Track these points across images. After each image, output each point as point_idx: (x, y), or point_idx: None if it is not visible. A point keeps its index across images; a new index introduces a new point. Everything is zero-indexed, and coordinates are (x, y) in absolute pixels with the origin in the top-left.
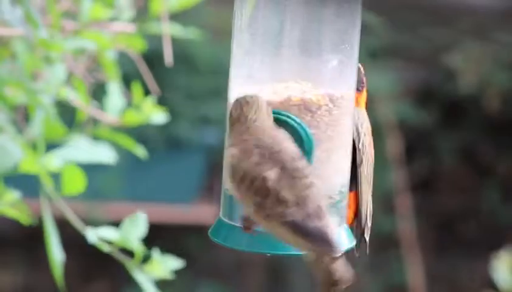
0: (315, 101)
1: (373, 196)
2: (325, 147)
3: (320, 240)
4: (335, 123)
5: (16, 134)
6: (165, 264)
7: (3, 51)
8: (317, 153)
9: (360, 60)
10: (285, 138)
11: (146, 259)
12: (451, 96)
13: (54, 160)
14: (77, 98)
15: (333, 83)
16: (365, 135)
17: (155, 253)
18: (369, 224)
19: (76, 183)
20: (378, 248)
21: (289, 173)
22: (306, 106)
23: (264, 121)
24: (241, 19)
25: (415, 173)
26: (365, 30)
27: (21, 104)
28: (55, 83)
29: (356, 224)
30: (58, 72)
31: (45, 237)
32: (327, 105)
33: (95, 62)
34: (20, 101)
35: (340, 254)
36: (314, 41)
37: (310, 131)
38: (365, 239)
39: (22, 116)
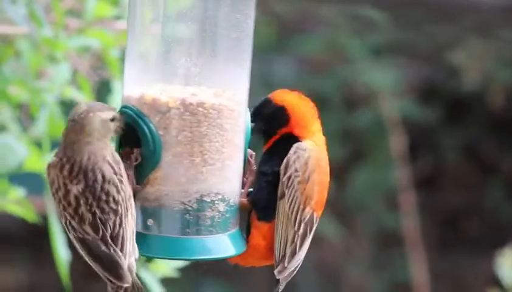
0: (164, 102)
1: (378, 193)
2: (174, 151)
3: (108, 267)
4: (187, 128)
5: (21, 133)
6: (169, 263)
7: (7, 49)
8: (166, 156)
9: (363, 57)
10: (110, 161)
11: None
12: (455, 93)
13: None
14: (81, 97)
15: (219, 89)
16: (296, 170)
17: None
18: (287, 263)
19: None
20: (382, 246)
21: (94, 193)
22: (155, 106)
23: (94, 139)
24: (135, 18)
25: (419, 170)
26: (368, 26)
27: (25, 103)
28: (60, 81)
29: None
30: (63, 70)
31: (50, 235)
32: (178, 109)
33: (99, 60)
34: (24, 100)
35: (125, 286)
36: (206, 44)
37: (158, 131)
38: (276, 277)
39: (26, 114)
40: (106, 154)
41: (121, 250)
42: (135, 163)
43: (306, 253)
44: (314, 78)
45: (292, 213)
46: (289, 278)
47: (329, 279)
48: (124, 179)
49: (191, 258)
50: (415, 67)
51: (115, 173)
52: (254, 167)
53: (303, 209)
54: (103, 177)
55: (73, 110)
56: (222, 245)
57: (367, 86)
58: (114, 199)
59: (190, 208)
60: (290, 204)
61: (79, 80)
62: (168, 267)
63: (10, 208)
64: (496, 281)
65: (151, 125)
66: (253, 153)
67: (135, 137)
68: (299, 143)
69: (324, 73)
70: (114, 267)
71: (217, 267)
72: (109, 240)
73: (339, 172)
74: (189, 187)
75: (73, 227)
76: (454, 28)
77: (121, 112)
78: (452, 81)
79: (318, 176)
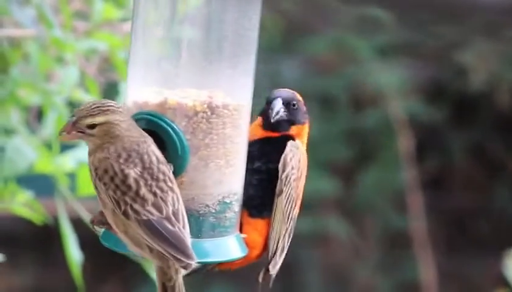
0: (191, 106)
1: (385, 194)
2: (201, 155)
3: (175, 245)
4: (214, 131)
5: (29, 135)
6: None
7: (15, 52)
8: (192, 160)
9: (371, 57)
10: (151, 143)
11: None
12: (462, 93)
13: (69, 161)
14: (89, 98)
15: (227, 91)
16: (292, 168)
17: None
18: (278, 258)
19: (91, 183)
20: (390, 246)
21: (152, 174)
22: (182, 111)
23: (130, 126)
24: (137, 23)
25: (426, 171)
26: (376, 27)
27: (34, 105)
28: (68, 83)
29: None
30: (71, 72)
31: (62, 237)
32: (205, 112)
33: (107, 63)
34: (33, 102)
35: (192, 265)
36: (213, 47)
37: (185, 136)
38: (268, 271)
39: (34, 116)
40: (151, 143)
41: (183, 227)
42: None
43: (315, 252)
44: (322, 78)
45: (287, 210)
46: (274, 275)
47: (337, 279)
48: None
49: (212, 260)
50: (422, 67)
51: (162, 155)
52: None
53: (295, 206)
54: (157, 158)
55: (101, 109)
56: (233, 246)
57: (374, 87)
58: (169, 178)
59: (213, 211)
60: (287, 202)
61: (87, 82)
62: None
63: (18, 210)
64: (504, 282)
65: (178, 131)
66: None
67: (157, 144)
68: (292, 141)
69: (331, 74)
70: (180, 245)
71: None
72: (172, 217)
73: (347, 173)
74: (213, 189)
75: (135, 211)
76: (461, 29)
77: (138, 119)
78: (459, 81)
79: (305, 173)
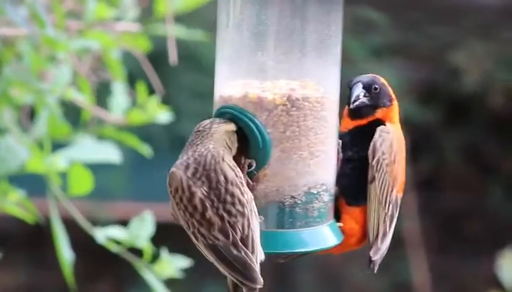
0: (271, 100)
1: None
2: (283, 147)
3: (240, 271)
4: (295, 123)
5: (22, 134)
6: (173, 264)
7: (8, 51)
8: (274, 153)
9: (365, 58)
10: (230, 164)
11: (153, 259)
12: (455, 94)
13: (60, 160)
14: (82, 98)
15: (317, 81)
16: (383, 153)
17: (164, 253)
18: (380, 244)
19: (83, 183)
20: None
21: (219, 196)
22: (262, 105)
23: (216, 143)
24: (228, 18)
25: (420, 172)
26: (370, 28)
27: (26, 104)
28: (61, 83)
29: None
30: (64, 72)
31: (53, 237)
32: (285, 105)
33: (99, 62)
34: (25, 101)
35: (258, 288)
36: (296, 41)
37: (266, 130)
38: (370, 258)
39: (26, 115)
40: (225, 157)
41: (252, 252)
42: (248, 170)
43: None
44: None
45: (382, 195)
46: (381, 260)
47: (331, 280)
48: (244, 181)
49: (303, 250)
50: (416, 68)
51: (236, 175)
52: (341, 155)
53: (391, 191)
54: (225, 178)
55: (199, 123)
56: (327, 235)
57: None
58: (239, 200)
59: (299, 202)
60: (381, 187)
61: (80, 82)
62: (171, 268)
63: (10, 209)
64: (497, 283)
65: (259, 124)
66: (340, 141)
67: (239, 137)
68: (382, 126)
69: None
70: (246, 270)
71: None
72: (240, 243)
73: None
74: (298, 181)
75: (202, 234)
76: (454, 30)
77: (222, 113)
78: (453, 82)
79: (400, 156)
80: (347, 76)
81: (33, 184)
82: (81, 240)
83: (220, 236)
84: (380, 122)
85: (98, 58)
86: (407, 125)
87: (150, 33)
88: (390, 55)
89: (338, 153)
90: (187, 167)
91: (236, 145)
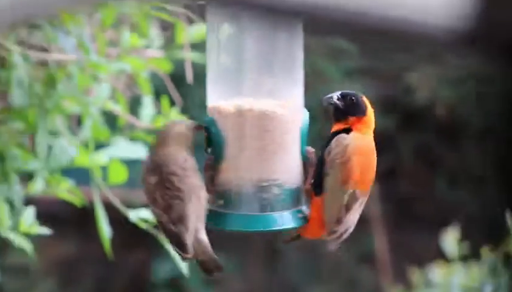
0: (230, 109)
1: None
2: (236, 146)
3: (176, 242)
4: (242, 128)
5: (71, 137)
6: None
7: (60, 72)
8: (229, 149)
9: (340, 79)
10: (179, 161)
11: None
12: (409, 106)
13: (102, 157)
14: (118, 109)
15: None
16: (336, 154)
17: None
18: (334, 227)
19: (120, 175)
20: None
21: (164, 183)
22: (224, 113)
23: (174, 144)
24: (216, 42)
25: (382, 166)
26: (343, 54)
27: (74, 113)
28: (102, 97)
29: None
30: (104, 88)
31: (96, 217)
32: (234, 113)
33: (132, 80)
34: (74, 111)
35: (188, 256)
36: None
37: (223, 132)
38: (327, 239)
39: (75, 122)
40: (178, 158)
41: (186, 229)
42: (209, 163)
43: (293, 231)
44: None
45: (335, 188)
46: (339, 242)
47: (311, 254)
48: (189, 172)
49: (260, 229)
50: (379, 86)
51: (183, 168)
52: (314, 160)
53: (344, 185)
54: (169, 170)
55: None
56: (280, 220)
57: None
58: (177, 188)
59: (252, 191)
60: (333, 181)
61: (117, 96)
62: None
63: (62, 195)
64: (441, 254)
65: (218, 127)
66: (313, 150)
67: (206, 137)
68: (342, 134)
69: (308, 92)
70: (180, 242)
71: (220, 241)
72: (177, 221)
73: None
74: (250, 175)
75: (154, 212)
76: (410, 56)
77: (205, 121)
78: (407, 97)
79: (359, 158)
80: (326, 93)
81: (80, 175)
82: (117, 220)
83: (163, 215)
84: (349, 130)
85: (131, 77)
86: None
87: (172, 58)
88: (360, 75)
89: (311, 159)
90: (148, 161)
91: (191, 139)
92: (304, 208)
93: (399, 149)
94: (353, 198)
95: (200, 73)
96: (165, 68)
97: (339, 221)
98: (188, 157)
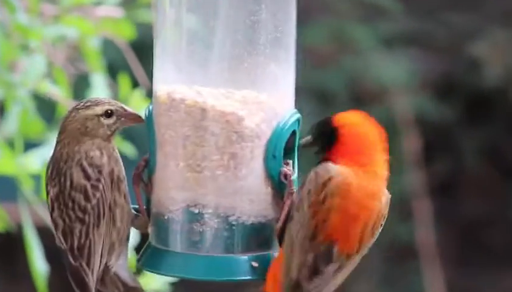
0: (163, 98)
1: (389, 200)
2: (164, 151)
3: (75, 280)
4: (171, 127)
5: None
6: (158, 278)
7: None
8: (159, 157)
9: (375, 48)
10: (85, 165)
11: (137, 272)
12: (475, 89)
13: (33, 161)
14: (57, 91)
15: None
16: (309, 192)
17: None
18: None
19: None
20: (395, 258)
21: (64, 199)
22: (157, 104)
23: (73, 140)
24: (163, 21)
25: (435, 175)
26: (379, 14)
27: None
28: (34, 74)
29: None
30: (37, 62)
31: (25, 246)
32: (166, 104)
33: (77, 51)
34: None
35: None
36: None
37: (156, 130)
38: None
39: None
40: (83, 157)
41: (88, 264)
42: (137, 172)
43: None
44: (319, 71)
45: (296, 240)
46: None
47: None
48: (104, 182)
49: (178, 276)
50: (431, 60)
51: (88, 178)
52: (294, 189)
53: (313, 236)
54: (71, 182)
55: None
56: (209, 267)
57: (378, 81)
58: (80, 207)
59: (177, 219)
60: (298, 229)
61: (55, 73)
62: (159, 281)
63: None
64: None
65: (153, 124)
66: (291, 172)
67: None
68: (325, 163)
69: (329, 67)
70: (80, 282)
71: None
72: (76, 251)
73: None
74: (176, 194)
75: (53, 234)
76: (475, 17)
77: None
78: (472, 75)
79: (344, 203)
80: (353, 67)
81: (2, 187)
82: (56, 250)
83: (62, 240)
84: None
85: (76, 47)
86: (421, 122)
87: (134, 19)
88: (403, 44)
89: (289, 186)
90: (48, 167)
91: (104, 130)
92: (266, 255)
93: (460, 151)
94: (325, 258)
95: None
96: (124, 33)
97: (294, 287)
98: (105, 160)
════════════════════
| Task |
Please return only the lines above, starting at the line that has "28: (55, 83)" and ending at the line that has "38: (365, 239)", keeping both and leaving each one unchanged.

| Solved exercise |
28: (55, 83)
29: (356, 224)
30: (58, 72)
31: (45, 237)
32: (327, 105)
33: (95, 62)
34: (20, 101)
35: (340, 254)
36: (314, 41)
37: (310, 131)
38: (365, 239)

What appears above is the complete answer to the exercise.